(Records)

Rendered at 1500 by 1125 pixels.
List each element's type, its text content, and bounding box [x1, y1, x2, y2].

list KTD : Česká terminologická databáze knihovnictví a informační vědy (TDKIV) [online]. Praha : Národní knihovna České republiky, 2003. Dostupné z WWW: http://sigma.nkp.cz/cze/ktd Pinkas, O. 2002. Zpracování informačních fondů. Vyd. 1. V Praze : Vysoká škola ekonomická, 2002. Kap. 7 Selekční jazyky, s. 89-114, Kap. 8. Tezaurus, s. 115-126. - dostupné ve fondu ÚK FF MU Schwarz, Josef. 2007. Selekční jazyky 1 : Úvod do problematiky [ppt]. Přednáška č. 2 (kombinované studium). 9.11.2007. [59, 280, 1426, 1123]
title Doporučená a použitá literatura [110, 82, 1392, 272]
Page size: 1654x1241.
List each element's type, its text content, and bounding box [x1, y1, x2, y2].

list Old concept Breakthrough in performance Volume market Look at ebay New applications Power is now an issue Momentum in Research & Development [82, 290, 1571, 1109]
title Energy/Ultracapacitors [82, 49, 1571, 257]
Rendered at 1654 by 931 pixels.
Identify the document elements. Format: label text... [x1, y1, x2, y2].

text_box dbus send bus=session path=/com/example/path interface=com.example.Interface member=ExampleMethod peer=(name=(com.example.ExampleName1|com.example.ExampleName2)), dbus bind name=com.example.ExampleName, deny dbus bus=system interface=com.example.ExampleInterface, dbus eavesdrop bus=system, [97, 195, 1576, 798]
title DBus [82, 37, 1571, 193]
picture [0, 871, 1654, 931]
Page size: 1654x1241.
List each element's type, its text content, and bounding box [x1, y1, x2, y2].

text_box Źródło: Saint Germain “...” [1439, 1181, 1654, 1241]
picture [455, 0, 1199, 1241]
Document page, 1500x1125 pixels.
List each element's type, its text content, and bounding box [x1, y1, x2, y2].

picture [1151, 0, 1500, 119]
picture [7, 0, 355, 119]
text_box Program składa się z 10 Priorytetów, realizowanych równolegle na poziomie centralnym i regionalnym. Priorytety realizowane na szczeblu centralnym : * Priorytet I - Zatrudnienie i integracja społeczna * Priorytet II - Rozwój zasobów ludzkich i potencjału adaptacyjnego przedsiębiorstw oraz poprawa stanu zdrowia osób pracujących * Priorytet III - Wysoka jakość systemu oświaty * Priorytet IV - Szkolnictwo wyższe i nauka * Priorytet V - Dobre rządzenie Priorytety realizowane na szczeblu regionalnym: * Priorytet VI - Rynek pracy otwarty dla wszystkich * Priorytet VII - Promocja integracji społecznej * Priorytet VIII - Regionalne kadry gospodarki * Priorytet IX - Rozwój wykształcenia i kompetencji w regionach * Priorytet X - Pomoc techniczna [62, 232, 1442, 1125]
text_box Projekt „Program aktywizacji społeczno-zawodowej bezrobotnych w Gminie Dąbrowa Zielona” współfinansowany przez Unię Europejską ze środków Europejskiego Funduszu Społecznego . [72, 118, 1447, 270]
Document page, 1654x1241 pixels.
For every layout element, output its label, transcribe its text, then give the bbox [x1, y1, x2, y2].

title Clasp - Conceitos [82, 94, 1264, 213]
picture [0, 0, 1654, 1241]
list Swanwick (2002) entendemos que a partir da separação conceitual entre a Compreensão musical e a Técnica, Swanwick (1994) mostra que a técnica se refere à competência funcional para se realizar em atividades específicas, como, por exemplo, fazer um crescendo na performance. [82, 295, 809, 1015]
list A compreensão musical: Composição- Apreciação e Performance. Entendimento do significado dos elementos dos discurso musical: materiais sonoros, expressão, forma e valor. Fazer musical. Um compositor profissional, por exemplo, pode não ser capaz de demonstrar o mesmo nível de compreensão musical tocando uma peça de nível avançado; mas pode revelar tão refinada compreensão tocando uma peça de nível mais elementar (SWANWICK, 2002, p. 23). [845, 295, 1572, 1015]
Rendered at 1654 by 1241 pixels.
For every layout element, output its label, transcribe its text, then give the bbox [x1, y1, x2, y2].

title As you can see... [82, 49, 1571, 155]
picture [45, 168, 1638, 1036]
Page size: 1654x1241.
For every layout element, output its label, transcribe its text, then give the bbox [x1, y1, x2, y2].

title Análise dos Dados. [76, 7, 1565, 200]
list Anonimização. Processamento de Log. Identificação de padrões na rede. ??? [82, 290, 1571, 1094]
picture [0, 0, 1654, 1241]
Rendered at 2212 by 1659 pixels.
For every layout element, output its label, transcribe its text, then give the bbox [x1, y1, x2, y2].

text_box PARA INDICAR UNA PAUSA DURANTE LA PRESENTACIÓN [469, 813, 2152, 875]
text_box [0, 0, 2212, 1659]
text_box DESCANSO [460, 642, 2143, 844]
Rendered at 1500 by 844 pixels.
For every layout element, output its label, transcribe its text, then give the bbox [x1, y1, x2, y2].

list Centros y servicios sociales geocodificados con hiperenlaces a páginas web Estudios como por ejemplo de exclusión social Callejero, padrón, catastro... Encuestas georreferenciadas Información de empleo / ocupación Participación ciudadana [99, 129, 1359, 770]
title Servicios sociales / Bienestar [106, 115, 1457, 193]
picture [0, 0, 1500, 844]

● **YOUR GOAL**
Recast the material from the line containing "Rendered at 1500 by 844 pixels." (that line included) through the end as a Markdown table with the columns Row and Line, numbering each line and skipping blank ones.

● **RESPONSE TO THIS TASK**
| Row | Line |
|---|---|
| 1 | Rendered at 1500 by 844 pixels. |
| 2 | For every layout element, output its label, transcribe its text, then give the bbox [x1, y1, x2, y2]. |
| 3 | list Centros y servicios sociales geocodificados con hiperenlaces a páginas web Estudios como por ejemplo de exclusión social Callejero, padrón, catastro... Encuestas georreferenciadas Información de empleo / ocupación Participación ciudadana [99, 129, 1359, 770] |
| 4 | title Servicios sociales / Bienestar [106, 115, 1457, 193] |
| 5 | picture [0, 0, 1500, 844] |